Se è per questo, visto che trasportavano pure animali (pecore, capre, mucche, cavalli, maiali, conigli, ecc.), e che i viaggi in mare, anche per le relativamente brevi distanze del Mediterraneo, richiedevano comunque un certo tempo, coi mezzi d'allora, dovevano trasportare anche fieno e altri vegetali per nutrire gli animali durante il viaggio, e pure lì dentro poteva esserci di tutto.
Comunque, non trascuriamo le capacità di spostamento, anche casuale degli insetti, che come ben sai, possono essere sorprendenti.
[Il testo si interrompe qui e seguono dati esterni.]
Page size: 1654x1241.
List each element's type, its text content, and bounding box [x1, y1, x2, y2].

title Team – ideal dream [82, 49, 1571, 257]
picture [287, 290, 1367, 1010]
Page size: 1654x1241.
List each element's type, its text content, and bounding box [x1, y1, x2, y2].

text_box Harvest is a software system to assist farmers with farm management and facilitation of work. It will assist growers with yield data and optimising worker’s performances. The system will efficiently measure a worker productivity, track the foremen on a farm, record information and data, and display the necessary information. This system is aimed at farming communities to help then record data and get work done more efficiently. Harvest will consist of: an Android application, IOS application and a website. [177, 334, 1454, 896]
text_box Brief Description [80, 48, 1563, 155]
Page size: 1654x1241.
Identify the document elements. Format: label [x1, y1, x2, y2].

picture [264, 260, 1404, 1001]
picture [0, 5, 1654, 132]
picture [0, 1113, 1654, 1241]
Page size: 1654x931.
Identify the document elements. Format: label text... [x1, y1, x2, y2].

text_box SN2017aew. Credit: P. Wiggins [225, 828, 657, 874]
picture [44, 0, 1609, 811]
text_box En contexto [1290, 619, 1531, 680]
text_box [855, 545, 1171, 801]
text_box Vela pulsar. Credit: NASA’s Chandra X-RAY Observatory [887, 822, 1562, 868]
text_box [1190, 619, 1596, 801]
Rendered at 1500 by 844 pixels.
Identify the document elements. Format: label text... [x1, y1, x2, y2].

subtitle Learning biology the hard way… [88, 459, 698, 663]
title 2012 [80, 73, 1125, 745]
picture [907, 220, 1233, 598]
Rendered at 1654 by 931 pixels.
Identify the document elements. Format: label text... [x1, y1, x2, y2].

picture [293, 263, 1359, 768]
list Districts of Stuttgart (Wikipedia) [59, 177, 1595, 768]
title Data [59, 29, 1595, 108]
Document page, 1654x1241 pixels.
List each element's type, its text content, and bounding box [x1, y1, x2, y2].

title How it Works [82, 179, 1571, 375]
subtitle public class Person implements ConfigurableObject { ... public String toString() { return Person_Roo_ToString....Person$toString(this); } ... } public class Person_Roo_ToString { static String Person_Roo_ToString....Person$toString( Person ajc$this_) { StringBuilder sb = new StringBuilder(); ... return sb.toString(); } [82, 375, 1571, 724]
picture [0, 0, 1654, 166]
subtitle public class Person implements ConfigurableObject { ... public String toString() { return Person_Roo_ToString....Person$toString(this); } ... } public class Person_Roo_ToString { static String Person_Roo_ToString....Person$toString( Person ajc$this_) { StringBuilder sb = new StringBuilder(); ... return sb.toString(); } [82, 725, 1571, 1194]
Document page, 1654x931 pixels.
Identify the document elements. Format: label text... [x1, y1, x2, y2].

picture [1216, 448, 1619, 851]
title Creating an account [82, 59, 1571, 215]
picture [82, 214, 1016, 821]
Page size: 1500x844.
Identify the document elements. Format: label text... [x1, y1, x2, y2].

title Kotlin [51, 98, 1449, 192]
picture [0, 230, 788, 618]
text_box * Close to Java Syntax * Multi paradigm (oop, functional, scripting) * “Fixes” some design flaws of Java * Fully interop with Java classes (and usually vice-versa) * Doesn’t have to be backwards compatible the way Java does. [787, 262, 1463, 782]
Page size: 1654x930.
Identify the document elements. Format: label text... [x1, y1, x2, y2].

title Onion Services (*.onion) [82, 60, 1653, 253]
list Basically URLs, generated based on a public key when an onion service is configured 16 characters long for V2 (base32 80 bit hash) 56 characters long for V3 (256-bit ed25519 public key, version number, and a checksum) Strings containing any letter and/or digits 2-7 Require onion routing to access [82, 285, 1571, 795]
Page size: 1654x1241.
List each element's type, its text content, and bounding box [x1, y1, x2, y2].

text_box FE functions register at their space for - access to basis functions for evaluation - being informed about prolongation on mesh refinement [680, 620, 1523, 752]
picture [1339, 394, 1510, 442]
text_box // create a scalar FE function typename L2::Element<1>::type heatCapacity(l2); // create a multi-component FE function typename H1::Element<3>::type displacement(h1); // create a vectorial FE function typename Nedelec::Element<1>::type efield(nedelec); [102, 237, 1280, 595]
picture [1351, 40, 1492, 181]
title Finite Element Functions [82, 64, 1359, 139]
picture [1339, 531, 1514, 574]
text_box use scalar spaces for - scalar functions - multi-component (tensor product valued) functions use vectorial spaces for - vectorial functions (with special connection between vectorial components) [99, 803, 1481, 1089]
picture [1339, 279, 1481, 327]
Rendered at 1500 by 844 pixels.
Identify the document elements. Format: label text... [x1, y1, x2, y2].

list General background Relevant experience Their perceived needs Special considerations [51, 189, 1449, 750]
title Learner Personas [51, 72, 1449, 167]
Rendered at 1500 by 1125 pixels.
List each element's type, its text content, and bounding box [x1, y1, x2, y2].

I vari casi che hai citato potrebbero essersi originati nei modi più svariati, e mi sa che non lo sapremo mai con sicurezza. Già non siamo sicuri neppure di ciò che quasi certamente è avvenuto durante il brevissimo (in tempi geologici) periodo della nostra attività entomologica! (vedi il morbillosus ad Ostia, che fino a qualche anno fa verosimilmente non c'era).

marco villa ha scritto:
Per quanto riguarda i collegamenti tra Penisola Iberica e Maghreb e Balcani ed Anatolia ho qualche dubbio. ......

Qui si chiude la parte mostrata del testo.